[EXTRACTED ENTRIES]
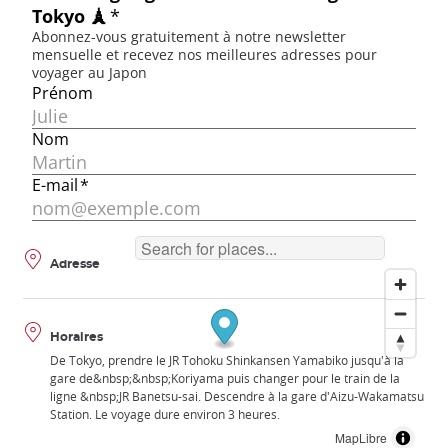
Adresse
Horaires
De Tokyo, prendre le JR Tohoku Shinkansen Yamabiko jusqu'à la
gare de&nbsp;&nbsp;Koriyama puis changer pour le train de la
ligne &nbsp;JR Banetsu-sai. Descendre à la gare d'Aizu-Wakamatsu
Station. Le voyage dure environ 3 heures.
MapLibre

[INSTRUCTIONS FOR THE TASK]
Extract every line of text from the listing above without changing a word, and leave the pictures out of your answer.

[TASK OUTPUT]
Adresse
Horaires
De Tokyo, prendre le JR Tohoku Shinkansen Yamabiko jusqu'à la
gare de&nbsp;&nbsp;Koriyama puis changer pour le train de la
ligne &nbsp;JR Banetsu-sai. Descendre à la gare d'Aizu-Wakamatsu
Station. Le voyage dure environ 3 heures.
MapLibre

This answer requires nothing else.